What I have asked my children to do very often is back-of-the-envelope multiplications and other computations. That really helped them to get a sense of the magnitude of things.

"Common core" math is an attempt to codify this style so more kids can get a deeper understanding of numbers instead of just blindly following steps. Like the people that created it noticed people like you and me (I do something similar but not quite the same) have an intuitive understanding of math that made us good at it that they want to replicate for everyone. But it seems like very few parents and teachers understand it themselves, resulting in a blind-leading-the-blind situation where it gets taught in a bad way that doesn't achieve the goal.

Also aside, in the method I was taught in school (and I assume you and GP from terminology), "carrying" is what you do with addition (an extra 1 can be carried to the next column), "borrowing" is for subtraction (take a 1 away from the next column if needed).

I have a two year old and often worry that I'll teach him some intuitive arithmetic technique, then school will later force a different method and mark him down despite getting the right answer. What if it ends up making him hate school, maths, or both?

  • I experienced this. Only made me hate school, but maybe because I had game programming at home to appreciate math with

    Just expose them to everyday math so they aren't one of those people who think math has no practical uses. My father isn't great with math, but would raise questions like how wide a river was (solvable from one side with trig, using 30 degree angles for easy math). Napkin math makes things much more fun than strict classroom math with one right answer

  • Commonly school is teaching a method. "Getting the right answer" is just a byproduct of applying the method. If you tell your kid that they should just learn the methods you teach and be dismissive or angry about school trying to teach them other techniques, that's probably going to cause some issues downstream.

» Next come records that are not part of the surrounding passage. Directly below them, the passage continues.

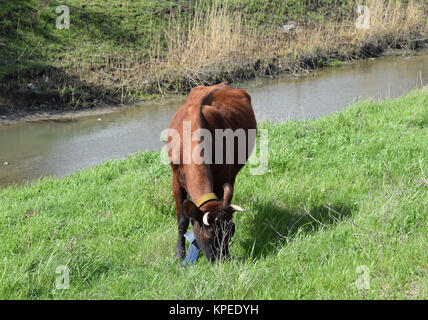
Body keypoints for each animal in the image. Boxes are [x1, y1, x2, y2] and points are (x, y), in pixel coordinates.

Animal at [166, 81, 256, 262]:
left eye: (231, 232)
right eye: (209, 236)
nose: (223, 260)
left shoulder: (222, 178)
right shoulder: (176, 180)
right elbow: (182, 220)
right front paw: (180, 253)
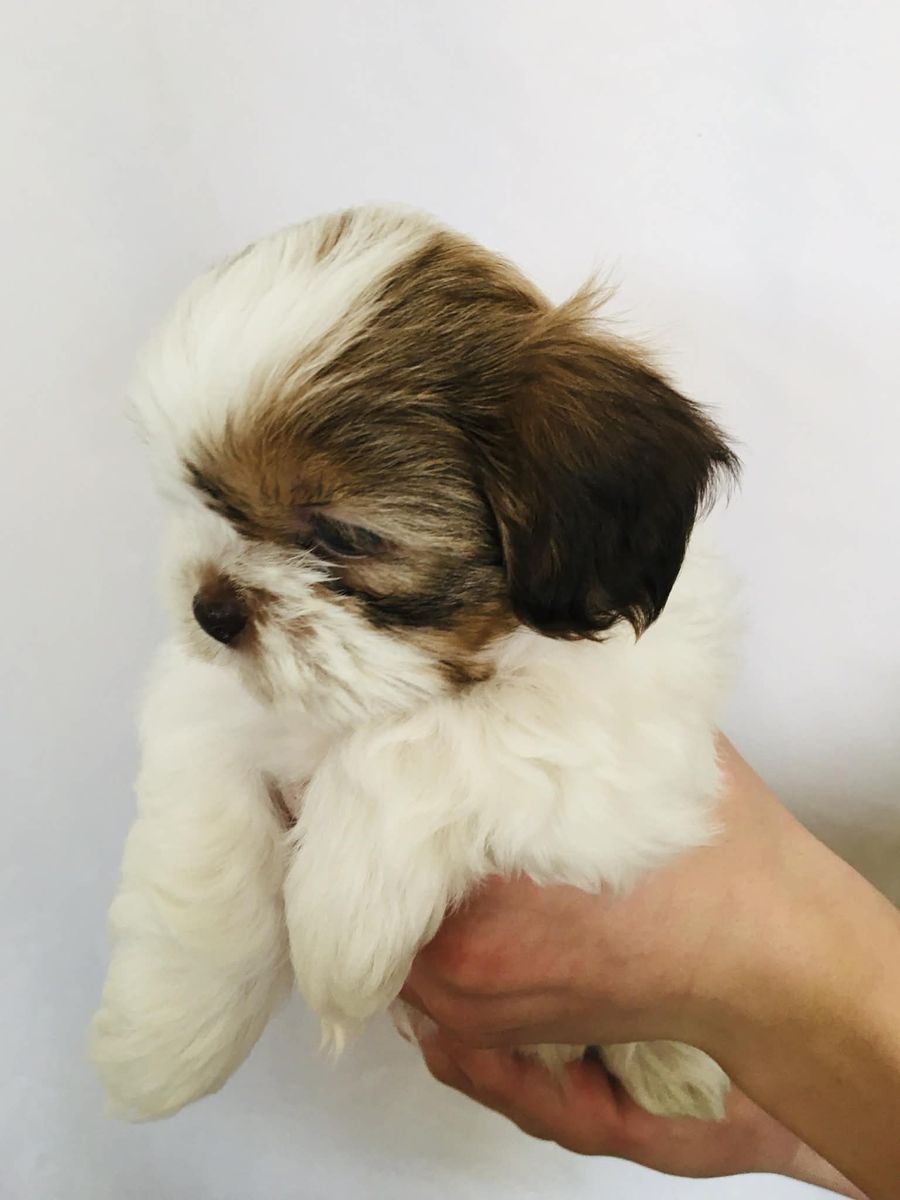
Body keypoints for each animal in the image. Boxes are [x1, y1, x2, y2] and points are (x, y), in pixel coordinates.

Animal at [91, 205, 738, 1122]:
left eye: (343, 534)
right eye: (200, 500)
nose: (212, 610)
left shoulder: (618, 744)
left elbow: (425, 741)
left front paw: (340, 916)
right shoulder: (210, 708)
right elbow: (205, 852)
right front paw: (170, 1034)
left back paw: (668, 1055)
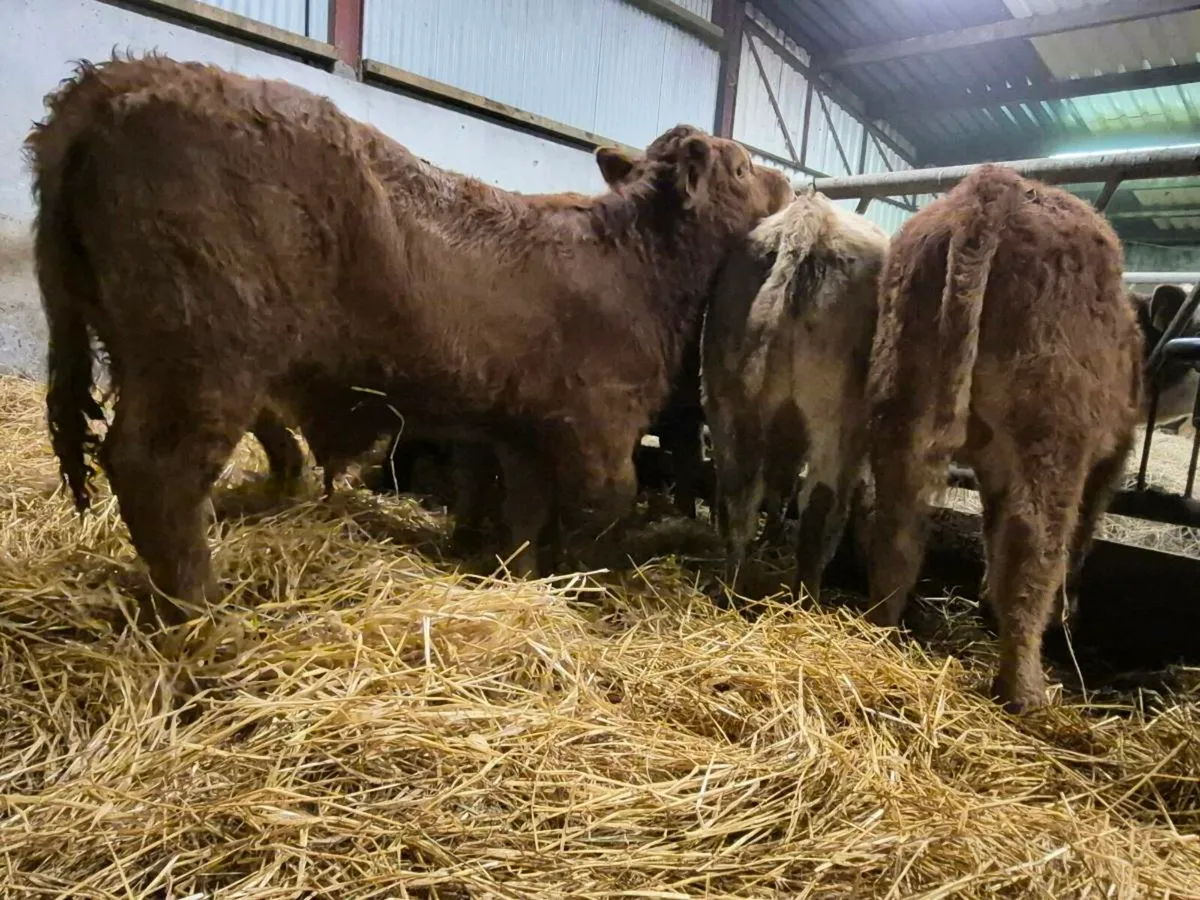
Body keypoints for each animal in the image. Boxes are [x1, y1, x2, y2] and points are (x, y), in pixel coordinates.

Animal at [27, 54, 792, 628]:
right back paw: (204, 618)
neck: (638, 260)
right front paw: (588, 594)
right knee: (159, 473)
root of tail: (126, 75)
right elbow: (600, 514)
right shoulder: (600, 428)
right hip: (205, 355)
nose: (787, 181)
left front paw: (515, 579)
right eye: (742, 166)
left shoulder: (522, 430)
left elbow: (523, 515)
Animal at [701, 188, 889, 601]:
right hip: (835, 417)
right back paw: (807, 597)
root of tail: (809, 219)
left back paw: (733, 586)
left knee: (739, 490)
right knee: (820, 503)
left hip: (726, 400)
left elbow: (778, 480)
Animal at [863, 164, 1144, 713]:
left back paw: (879, 633)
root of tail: (991, 186)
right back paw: (1025, 691)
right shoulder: (1107, 463)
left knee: (898, 519)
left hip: (900, 403)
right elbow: (1076, 540)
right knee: (1033, 541)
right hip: (1054, 433)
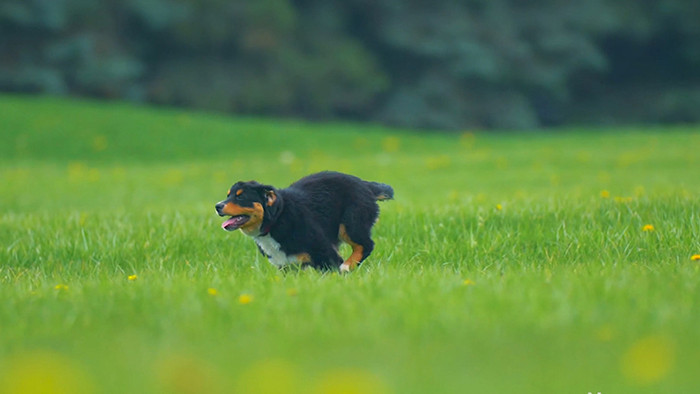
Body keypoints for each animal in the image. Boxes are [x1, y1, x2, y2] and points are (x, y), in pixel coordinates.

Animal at [213, 171, 394, 272]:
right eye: (229, 195)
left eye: (240, 196)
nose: (217, 206)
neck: (276, 221)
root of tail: (365, 185)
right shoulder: (286, 266)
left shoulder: (325, 252)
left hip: (351, 223)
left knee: (366, 245)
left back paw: (347, 267)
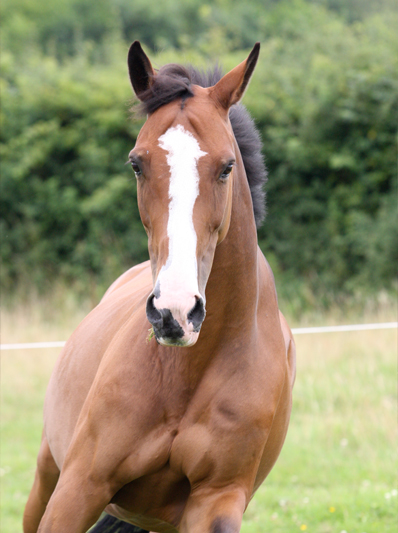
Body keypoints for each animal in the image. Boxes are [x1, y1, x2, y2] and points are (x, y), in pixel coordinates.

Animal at [21, 40, 296, 532]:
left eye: (226, 167)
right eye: (136, 163)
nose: (175, 313)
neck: (189, 371)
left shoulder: (215, 503)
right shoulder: (79, 487)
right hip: (48, 472)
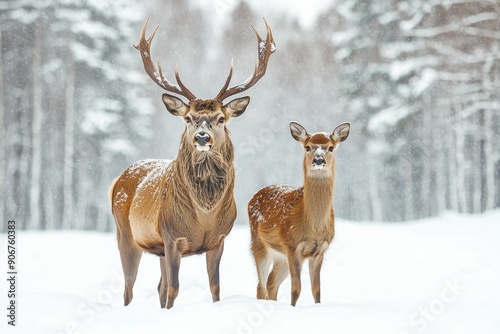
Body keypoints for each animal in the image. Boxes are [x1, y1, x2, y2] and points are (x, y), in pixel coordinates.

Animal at [247, 120, 350, 306]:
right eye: (308, 147)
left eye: (331, 147)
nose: (318, 159)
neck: (313, 227)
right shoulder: (293, 246)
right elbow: (296, 289)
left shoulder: (320, 250)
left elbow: (316, 290)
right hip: (258, 243)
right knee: (261, 286)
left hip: (280, 256)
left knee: (271, 283)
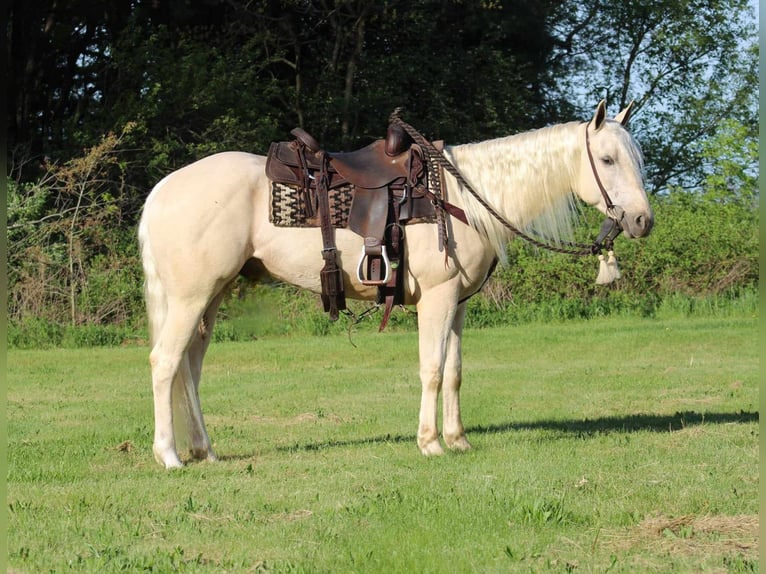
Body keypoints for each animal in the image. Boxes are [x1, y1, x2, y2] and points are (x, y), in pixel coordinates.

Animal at [138, 100, 656, 468]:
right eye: (607, 159)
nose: (642, 220)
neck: (463, 197)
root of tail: (161, 190)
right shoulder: (438, 298)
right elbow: (432, 369)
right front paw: (430, 444)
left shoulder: (459, 304)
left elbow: (455, 371)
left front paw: (458, 439)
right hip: (190, 297)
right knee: (165, 363)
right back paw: (168, 455)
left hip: (210, 298)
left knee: (190, 368)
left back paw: (205, 450)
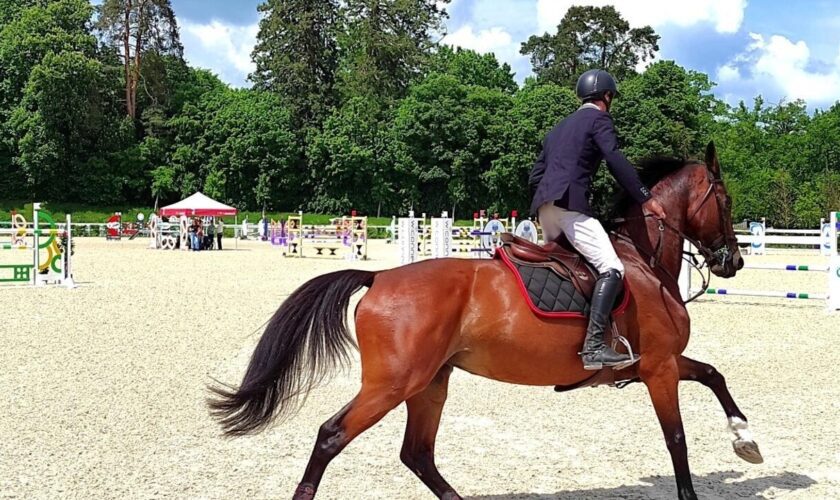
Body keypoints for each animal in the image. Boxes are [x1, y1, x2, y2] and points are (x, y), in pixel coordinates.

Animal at [210, 143, 760, 500]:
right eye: (726, 201)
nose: (733, 262)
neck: (641, 259)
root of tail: (378, 276)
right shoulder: (659, 368)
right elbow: (677, 440)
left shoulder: (657, 363)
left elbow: (714, 375)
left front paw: (744, 438)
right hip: (392, 385)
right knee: (332, 436)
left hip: (430, 383)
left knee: (418, 454)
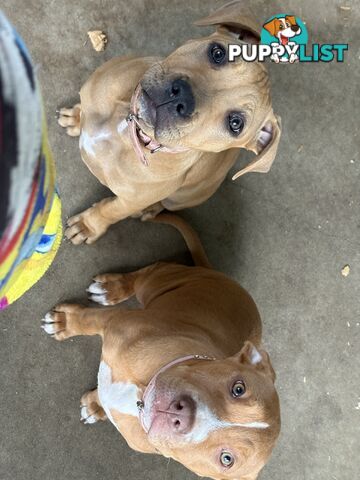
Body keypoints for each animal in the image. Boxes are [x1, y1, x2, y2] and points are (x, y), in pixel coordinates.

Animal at [41, 215, 278, 480]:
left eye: (226, 458)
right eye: (238, 388)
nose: (181, 414)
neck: (140, 398)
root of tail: (216, 273)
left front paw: (95, 406)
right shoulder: (115, 321)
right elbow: (88, 320)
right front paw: (66, 322)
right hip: (158, 283)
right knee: (151, 269)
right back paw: (112, 287)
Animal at [59, 0, 282, 248]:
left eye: (235, 123)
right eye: (217, 53)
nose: (182, 97)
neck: (129, 129)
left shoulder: (128, 201)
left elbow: (111, 210)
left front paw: (88, 225)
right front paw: (77, 117)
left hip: (183, 197)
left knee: (165, 204)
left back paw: (151, 209)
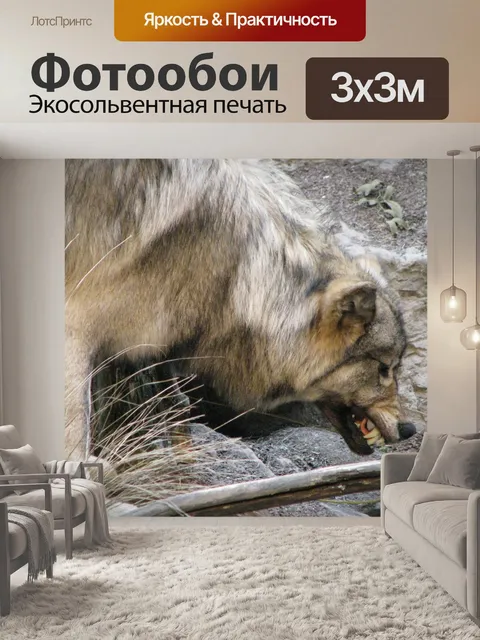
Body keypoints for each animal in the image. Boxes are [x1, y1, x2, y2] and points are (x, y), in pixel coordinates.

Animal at [65, 159, 416, 460]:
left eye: (395, 368)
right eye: (383, 368)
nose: (410, 429)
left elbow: (174, 406)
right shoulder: (77, 324)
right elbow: (77, 422)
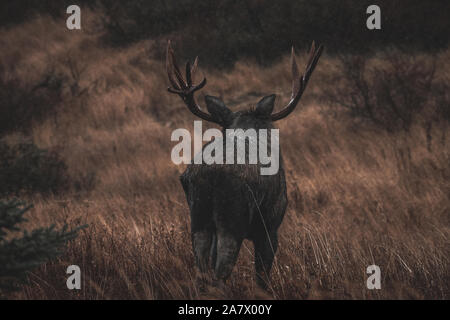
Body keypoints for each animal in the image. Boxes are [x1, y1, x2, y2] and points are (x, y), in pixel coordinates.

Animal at [166, 40, 324, 290]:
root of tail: (209, 176)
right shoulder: (270, 225)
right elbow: (262, 277)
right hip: (233, 218)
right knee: (221, 271)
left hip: (199, 219)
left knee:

    Techniques of an "intuitive" character often lack or have formal underpinnings that are hard to understand, which means they do not to the same extent implicitly teach analytical methods that might later be a requirement for formal deduction.

    • I hope that I wouldn't be dismissive or angry. My worry is that my son will feel dejected because he (correctly) thinks he understands something but is told he's wrong. I also worry about him getting external validation from following a method, and will value that over genuine understanding and flexible thinking. But I see your point that it's my responsibility to help him work through that and engage with the syllabus.

This doesn’t scale to larger numbers though. I do that too for smaller subtractions but if I need to calculate some 9 digit computation then I would use the standard pen and paper tabular method with borrowing (not that it comes up in practice).